Protecting their wellbeing
Caring for a toddler is physically demanding. Watch for signs of exhaustion, back strain or low mood, and step in before it becomes a problem. Fund a domestic helper for the heavy work, book them health screenings, and genuinely thank them often. A small treat goes a long way too — picking up something like Ah Ma QQ Bowl's homemade sweet potato balls on your way home is a tiny gesture that says "I see how hard you're working."
And don't lose sight of the upside: this is precious bonding time for your child and your parents. Build in family moments everyone enjoys — a weekend family cycling route or a simple park outing — so the relationship isn't only about duty.
When grandparent care isn't enough — and that's okay
Sometimes it just doesn't fit. Maybe your parents are unwell, live overseas, or the parenting clashes are harming everyone's relationship. That's not a failure — it's a normal season of life. Full-day childcare with strong ECDA subsidies, or a domestic helper, can be perfectly good alternatives, and your child will thrive.
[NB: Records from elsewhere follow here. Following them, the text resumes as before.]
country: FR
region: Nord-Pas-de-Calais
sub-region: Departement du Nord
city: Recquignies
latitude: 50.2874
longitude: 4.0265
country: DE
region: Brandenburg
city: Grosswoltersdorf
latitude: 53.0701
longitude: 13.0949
If you're weighing the financial side of switching, our guides on saving for your child's education and flexible work arrangements for parents can help you find breathing room in the budget and the calendar. At ParentLah, we always say the "best" childcare setup is the one that's sustainable for your whole family — not the one that looks best on paper.
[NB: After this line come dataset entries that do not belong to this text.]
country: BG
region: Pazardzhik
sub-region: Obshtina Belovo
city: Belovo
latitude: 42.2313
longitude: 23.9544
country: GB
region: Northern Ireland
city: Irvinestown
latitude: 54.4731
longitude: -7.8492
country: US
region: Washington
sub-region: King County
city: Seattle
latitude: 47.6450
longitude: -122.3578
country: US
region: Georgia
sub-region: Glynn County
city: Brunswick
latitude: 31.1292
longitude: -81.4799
Whatever you choose, the goal is the same: a happy, well-cared-for child and a support network that doesn't burn out. Grandparent care, done thoughtfully and fairly, can be one of the most rewarding arrangements there is.
References
1. IRAS – Grandparent Caregiver Relief (GCR) 2. MOM – Foreign Domestic Worker Levy & Concession 3. ECDA – Subsidies and Financial Assistance for Childcare 4. IRAS – Personal Income Tax Relief Cap of $80,000 5. MSF/Baby Bonus – Support for Marriage and Parenthood
Frequently Asked Questions
How much is the Grandparent Caregiver Relief in Singapore for 2026?
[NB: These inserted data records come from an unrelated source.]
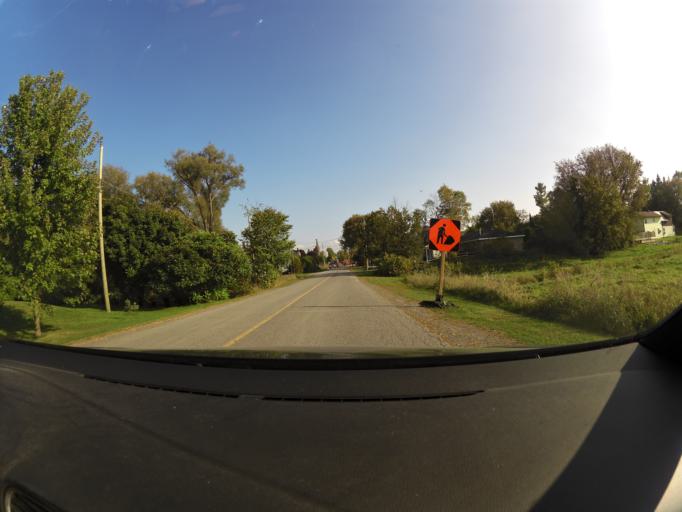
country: CA
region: Ontario
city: Arnprior
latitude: 45.3931
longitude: -76.1904
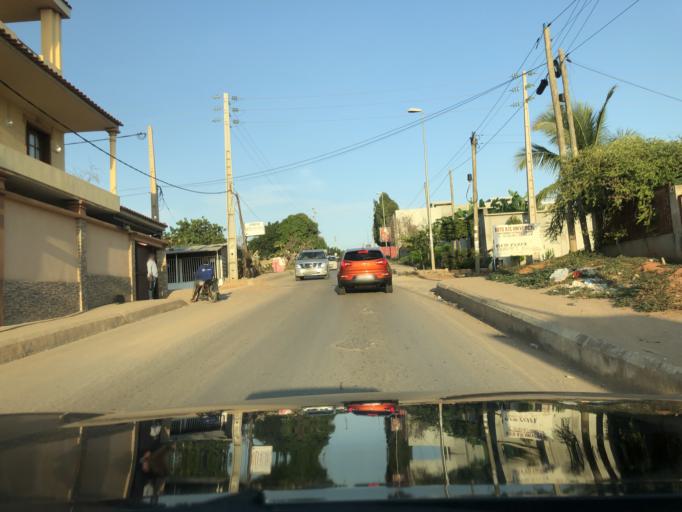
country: AO
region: Luanda
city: Luanda
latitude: -8.9444
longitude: 13.1584
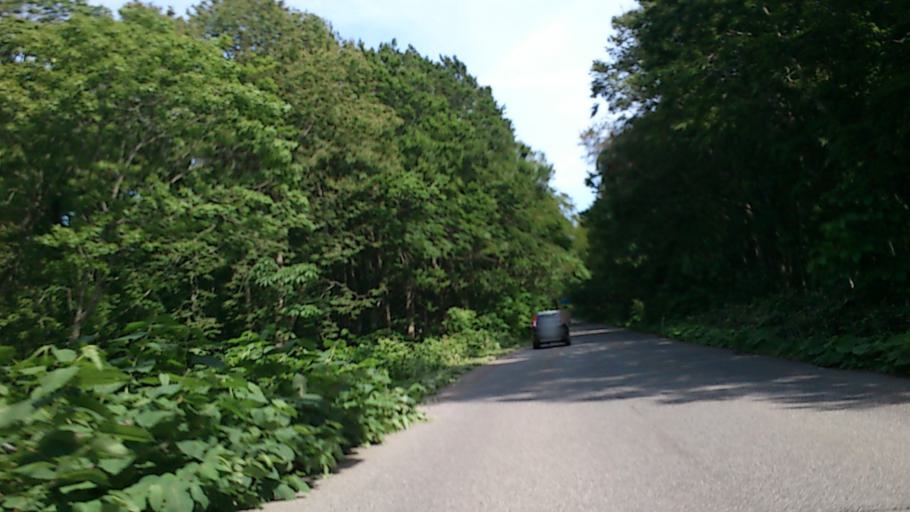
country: JP
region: Aomori
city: Aomori Shi
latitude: 40.6995
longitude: 140.8338
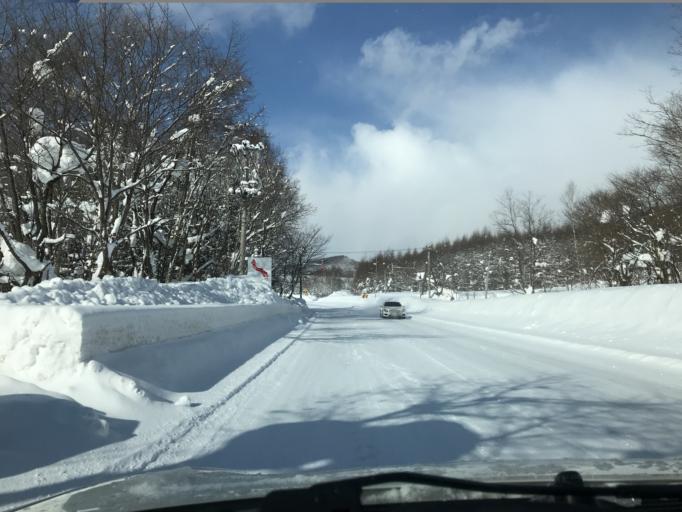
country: JP
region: Hokkaido
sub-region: Asahikawa-shi
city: Asahikawa
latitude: 43.9317
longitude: 142.4718
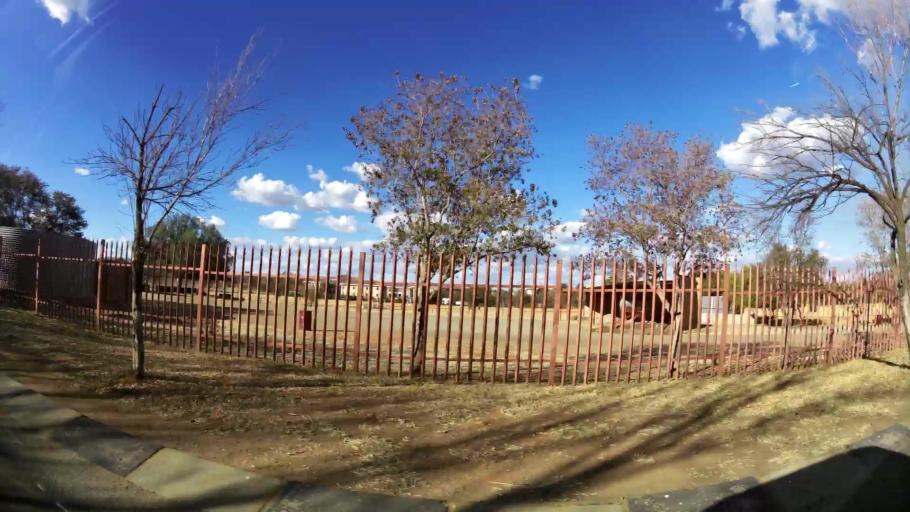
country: ZA
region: North-West
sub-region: Dr Kenneth Kaunda District Municipality
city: Klerksdorp
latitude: -26.8408
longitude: 26.6627
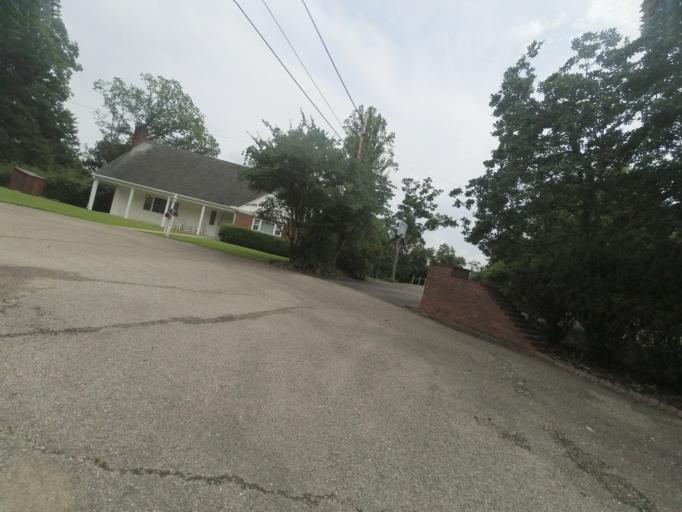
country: US
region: West Virginia
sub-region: Cabell County
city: Huntington
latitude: 38.3956
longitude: -82.4425
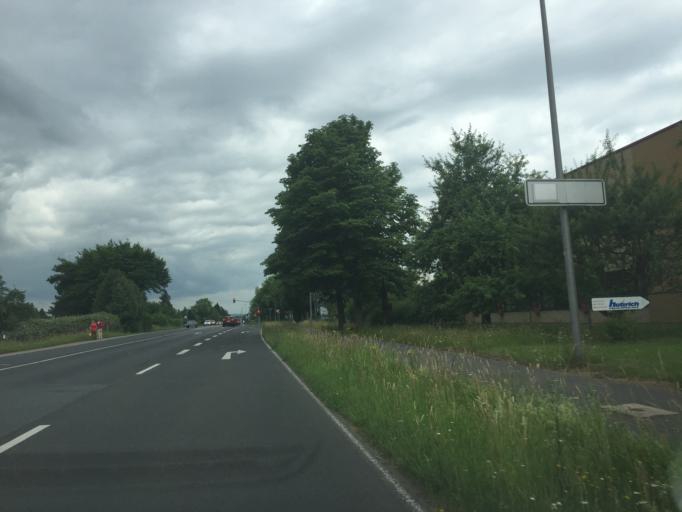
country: DE
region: Bavaria
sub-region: Regierungsbezirk Unterfranken
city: Aschaffenburg
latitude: 49.9639
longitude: 9.1309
The Grandparent Caregiver Relief (GCR) is a $3,000 tax relief that working mothers can claim if a grandparent (or parent/in-law) helps care for their Singapore Citizen child aged 12 or below. The caregiver must be living in Singapore and not earning an annual income above $8,000 or running a trade/business. You claim it directly in your Income Tax return via myTax Portal, and it stacks with the Working Mother's Child Relief.
Should I pay my parents for looking after my child?
Most Singapore families give a monthly caregiving allowance, even when grandparents insist it's not necessary. Treat it as covering their costs (food, transport, the child's expenses) plus appreciation for full-time work. Be clear and consistent — paying regularly avoids the awkward 'are we taking advantage of them' tension and keeps the arrangement sustainable long-term.
Can grandparents and childcare centre be combined?
Yes, and many working parents do exactly this. A common setup is half-day childcare or kindergarten for structured learning and socialising, with grandparents handling pick-up, meals and the rest of the day. You still qualify for ECDA subsidies for the hours your child is enrolled, while keeping the lower cost and family bond of grandparent care.